Bagian Teks:
"""

JAKARTA – Pemerintah Provinsi (Pemprov) DKI Jakarta menyiapkan rangkaian perayaan Tahun Baru 2026 dengan konsep sederhana sebagai bentuk empati atas bencana yang melanda Sumatra dan sejumlah daerah lain di Indonesia.
Kepala Dinas Komunikasi, Informatika, dan Statistik DKI Jakarta, Budi Awaluddin, menegaskan perayaan kali ini tidak menghadirkan pesta kembang api. Sebagai gantinya, setiap acara akan diawali doa bersama dan muhasabah di seluruh panggung.
“Kami mengajak masyarakat untuk mengutamakan kesederhanaan dalam perayaan Tahun Baru kali ini. Pesta kembang api bisa kita ganti dengan kegiatan positif lainnya, seperti berdonasi. Setiap rangkaian acara akan diawali dengan doa bersama sebagai wujud refleksi kolektif masyarakat Jakarta dalam menyambut tahun baru dengan semangat kebersamaan, harapan, dan kepedulian sosial,” ujar Budi, Selasa (30/12/2025).
Pemprov DKI menyiapkan delapan titik utama perayaan, di antaranya Taman Lapangan Banteng, kawasan M.H. Thamrin, Sarinah, Bundaran HI, Dukuh Atas, Semanggi, SCBD, dan FX Sudirman. UMKM juga diberdayakan di sepanjang Jalan Thamrin–Sudirman.
Panggung utama di Bundaran HI akan menampilkan musisi Tanah Air seperti d’Masiv, Marion Jola, Feel Koplo, Andmesh, dan Gondal Gandul Band. Pertunjukan video mapping menggunakan drone menggantikan pesta kembang api, dengan tema kepedulian terhadap Sumatra.

"""

Informasi Hasil Ekstraksi:
"""

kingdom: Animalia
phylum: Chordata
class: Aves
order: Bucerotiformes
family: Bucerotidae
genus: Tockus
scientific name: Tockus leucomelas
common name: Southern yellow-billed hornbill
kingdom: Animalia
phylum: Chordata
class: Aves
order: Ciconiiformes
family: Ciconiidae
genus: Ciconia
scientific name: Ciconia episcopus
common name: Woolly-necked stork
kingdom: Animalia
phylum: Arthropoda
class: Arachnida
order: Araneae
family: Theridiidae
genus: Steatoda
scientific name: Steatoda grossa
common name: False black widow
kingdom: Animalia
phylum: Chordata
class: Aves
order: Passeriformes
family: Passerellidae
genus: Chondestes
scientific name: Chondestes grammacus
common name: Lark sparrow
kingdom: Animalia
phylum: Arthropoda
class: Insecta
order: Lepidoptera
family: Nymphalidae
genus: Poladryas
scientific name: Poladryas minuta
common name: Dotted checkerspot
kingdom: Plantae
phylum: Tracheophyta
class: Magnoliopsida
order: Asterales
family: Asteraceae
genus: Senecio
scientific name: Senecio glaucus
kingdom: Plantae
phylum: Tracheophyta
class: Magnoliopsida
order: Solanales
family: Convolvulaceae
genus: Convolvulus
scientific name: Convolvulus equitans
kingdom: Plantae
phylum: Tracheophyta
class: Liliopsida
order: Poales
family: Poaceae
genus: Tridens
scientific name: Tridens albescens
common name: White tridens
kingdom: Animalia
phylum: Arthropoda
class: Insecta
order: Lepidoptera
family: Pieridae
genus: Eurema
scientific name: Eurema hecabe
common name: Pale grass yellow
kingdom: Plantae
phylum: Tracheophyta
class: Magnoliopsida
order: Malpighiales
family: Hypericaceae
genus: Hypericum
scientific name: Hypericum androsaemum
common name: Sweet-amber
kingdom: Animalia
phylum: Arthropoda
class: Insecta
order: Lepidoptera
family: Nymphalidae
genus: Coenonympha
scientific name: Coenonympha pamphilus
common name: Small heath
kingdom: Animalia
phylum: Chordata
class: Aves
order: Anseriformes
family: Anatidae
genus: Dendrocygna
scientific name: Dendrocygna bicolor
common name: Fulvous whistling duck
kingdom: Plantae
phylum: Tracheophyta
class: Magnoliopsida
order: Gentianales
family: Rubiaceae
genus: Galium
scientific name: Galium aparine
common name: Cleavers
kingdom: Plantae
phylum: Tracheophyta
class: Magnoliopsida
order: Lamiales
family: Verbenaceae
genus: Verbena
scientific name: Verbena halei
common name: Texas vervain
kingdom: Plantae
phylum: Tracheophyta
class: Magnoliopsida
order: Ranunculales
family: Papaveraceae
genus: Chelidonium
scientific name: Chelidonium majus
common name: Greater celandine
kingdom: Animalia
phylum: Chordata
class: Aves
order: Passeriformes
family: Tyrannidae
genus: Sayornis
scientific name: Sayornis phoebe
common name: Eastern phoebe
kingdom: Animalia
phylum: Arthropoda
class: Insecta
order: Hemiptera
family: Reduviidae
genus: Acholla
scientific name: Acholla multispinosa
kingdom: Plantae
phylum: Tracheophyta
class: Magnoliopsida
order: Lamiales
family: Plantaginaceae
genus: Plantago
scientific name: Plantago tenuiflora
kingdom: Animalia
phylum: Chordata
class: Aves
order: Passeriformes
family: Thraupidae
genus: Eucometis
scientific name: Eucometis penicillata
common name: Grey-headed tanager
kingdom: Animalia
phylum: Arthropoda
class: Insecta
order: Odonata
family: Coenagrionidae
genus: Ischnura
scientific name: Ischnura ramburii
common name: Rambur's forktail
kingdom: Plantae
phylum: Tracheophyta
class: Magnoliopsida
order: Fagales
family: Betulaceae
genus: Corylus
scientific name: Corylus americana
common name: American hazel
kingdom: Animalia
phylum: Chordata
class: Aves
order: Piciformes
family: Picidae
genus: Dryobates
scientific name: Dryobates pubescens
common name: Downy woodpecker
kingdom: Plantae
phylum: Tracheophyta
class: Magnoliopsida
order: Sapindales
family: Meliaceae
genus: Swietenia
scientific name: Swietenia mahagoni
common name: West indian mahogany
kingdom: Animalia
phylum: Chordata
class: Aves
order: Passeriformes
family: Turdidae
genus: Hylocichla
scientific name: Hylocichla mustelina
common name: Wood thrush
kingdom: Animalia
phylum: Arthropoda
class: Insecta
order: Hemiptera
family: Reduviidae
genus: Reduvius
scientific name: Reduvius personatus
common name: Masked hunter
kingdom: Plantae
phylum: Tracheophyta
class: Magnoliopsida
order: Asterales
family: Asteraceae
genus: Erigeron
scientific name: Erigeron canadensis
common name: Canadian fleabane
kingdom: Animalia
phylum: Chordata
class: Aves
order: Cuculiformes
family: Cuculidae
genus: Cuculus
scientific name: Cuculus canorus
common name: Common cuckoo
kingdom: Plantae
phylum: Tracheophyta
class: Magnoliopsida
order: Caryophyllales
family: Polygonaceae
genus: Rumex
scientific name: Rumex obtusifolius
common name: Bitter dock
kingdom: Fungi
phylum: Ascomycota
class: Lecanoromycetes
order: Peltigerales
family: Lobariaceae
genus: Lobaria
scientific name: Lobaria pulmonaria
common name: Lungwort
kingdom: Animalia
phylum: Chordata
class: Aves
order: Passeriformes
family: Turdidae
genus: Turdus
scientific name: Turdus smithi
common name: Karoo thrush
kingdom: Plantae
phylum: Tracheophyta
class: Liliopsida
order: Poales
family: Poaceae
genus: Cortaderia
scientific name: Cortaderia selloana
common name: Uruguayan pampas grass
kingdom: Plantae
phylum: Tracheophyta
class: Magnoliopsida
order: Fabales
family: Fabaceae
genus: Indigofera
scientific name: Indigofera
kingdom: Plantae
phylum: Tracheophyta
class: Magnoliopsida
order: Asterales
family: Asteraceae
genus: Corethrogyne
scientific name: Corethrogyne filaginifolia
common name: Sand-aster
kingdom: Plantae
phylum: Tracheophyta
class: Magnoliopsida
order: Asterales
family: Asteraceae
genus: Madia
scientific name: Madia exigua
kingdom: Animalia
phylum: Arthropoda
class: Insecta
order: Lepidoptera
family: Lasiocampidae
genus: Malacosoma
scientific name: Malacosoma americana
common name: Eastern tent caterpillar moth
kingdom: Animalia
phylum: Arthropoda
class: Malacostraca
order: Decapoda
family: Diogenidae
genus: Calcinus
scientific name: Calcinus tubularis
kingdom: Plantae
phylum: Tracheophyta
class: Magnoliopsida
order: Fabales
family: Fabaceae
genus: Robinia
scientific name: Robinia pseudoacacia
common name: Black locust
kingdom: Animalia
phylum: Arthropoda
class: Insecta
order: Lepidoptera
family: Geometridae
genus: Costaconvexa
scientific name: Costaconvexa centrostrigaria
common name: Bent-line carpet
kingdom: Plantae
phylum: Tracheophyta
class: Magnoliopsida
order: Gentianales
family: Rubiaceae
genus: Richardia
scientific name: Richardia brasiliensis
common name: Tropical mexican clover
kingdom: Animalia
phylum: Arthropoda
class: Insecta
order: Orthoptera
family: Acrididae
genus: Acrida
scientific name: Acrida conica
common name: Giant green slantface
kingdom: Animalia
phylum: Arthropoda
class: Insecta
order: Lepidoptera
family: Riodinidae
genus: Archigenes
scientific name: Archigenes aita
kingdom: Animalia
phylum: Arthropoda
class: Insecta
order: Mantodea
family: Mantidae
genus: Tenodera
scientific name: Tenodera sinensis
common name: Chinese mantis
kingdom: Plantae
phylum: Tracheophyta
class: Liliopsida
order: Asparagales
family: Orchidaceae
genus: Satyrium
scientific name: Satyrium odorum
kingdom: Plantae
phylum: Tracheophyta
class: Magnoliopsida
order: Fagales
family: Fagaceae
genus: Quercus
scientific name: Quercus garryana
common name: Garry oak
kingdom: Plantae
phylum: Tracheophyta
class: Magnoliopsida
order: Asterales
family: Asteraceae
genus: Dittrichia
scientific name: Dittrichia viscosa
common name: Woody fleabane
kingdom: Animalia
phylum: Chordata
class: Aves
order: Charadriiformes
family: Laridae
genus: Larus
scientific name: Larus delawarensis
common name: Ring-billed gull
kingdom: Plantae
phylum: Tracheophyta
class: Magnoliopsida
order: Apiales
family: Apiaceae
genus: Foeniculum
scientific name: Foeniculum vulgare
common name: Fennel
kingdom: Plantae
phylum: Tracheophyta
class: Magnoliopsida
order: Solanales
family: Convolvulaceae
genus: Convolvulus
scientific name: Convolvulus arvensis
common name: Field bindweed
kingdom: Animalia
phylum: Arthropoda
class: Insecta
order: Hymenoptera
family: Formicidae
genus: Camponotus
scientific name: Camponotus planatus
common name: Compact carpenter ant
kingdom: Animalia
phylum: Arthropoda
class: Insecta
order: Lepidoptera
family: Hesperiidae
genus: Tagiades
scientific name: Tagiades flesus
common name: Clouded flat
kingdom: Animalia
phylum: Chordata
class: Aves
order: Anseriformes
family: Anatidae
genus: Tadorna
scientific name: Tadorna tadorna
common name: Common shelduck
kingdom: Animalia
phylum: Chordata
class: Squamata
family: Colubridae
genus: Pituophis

"""

Kegiatan:
**1.** Menurut berita tentang perayaan Tahun Baru 2026 di Jakarta, berapa titik utama perayaan yang disiapkan Pemprov DKI?
**2.** Jelaskan, berdasarkan berita tentang perayaan Tahun Baru 2026 di Jakarta, mengapa Pemprov DKI memilih konsep perayaan yang sederhana.
**3.** Tolong lanjutkan berita tentang perayaan Tahun Baru 2026 di Jakarta mulai dari sesudah kalimat terakhirnya.

Jawaban Setiap Tugas:
**1.** Delapan titik utama.

**2.** Konsep sederhana dipilih sebagai bentuk empati atas bencana yang melanda Sumatra dan sejumlah daerah lain di Indonesia. Karena itu, pesta kembang api ditiadakan, dan setiap acara diawali doa bersama serta muhasabah.

**3.**
Pemprov bekerja sama dengan BAZNAS BAZIS DKI Jakarta dan Bank Jakarta untuk mengintegrasikan mekanisme donasi kemanusiaan. Donasi dilakukan melalui QRIS di titik acara dan kanal digital, dengan sistem pemantauan real time.
Selain di pusat kota, perayaan juga digelar di tingkat Kota/Kabupaten Administrasi dan kawasan wisata unggulan, seperti Museum Prasasti, Mal Artha Gading, Kantor Wali Kota Jakarta Barat, Taman Literasi Martha Tiahahu, Jakarta International Stadium, Pulau Untung Jawa, Ancol, Kota Tua, M Bloc Space, Setu Babakan, Mal Central Park, dan Taman Mini Indonesia Indah.
Masyarakat diimbau menjaga keamanan, keselamatan, dan kebersihan lingkungan agar perayaan berlangsung kondusif. “Semoga perayaan malam pergantian tahun dapat berlangsung hangat dan menjadi momentum refleksi untuk menyambut tahun baru sebagai pribadi yang lebih baik. Momentum ini juga dapat dimanfaatkan untuk memperkuat persatuan bangsa,” pungkas Budi.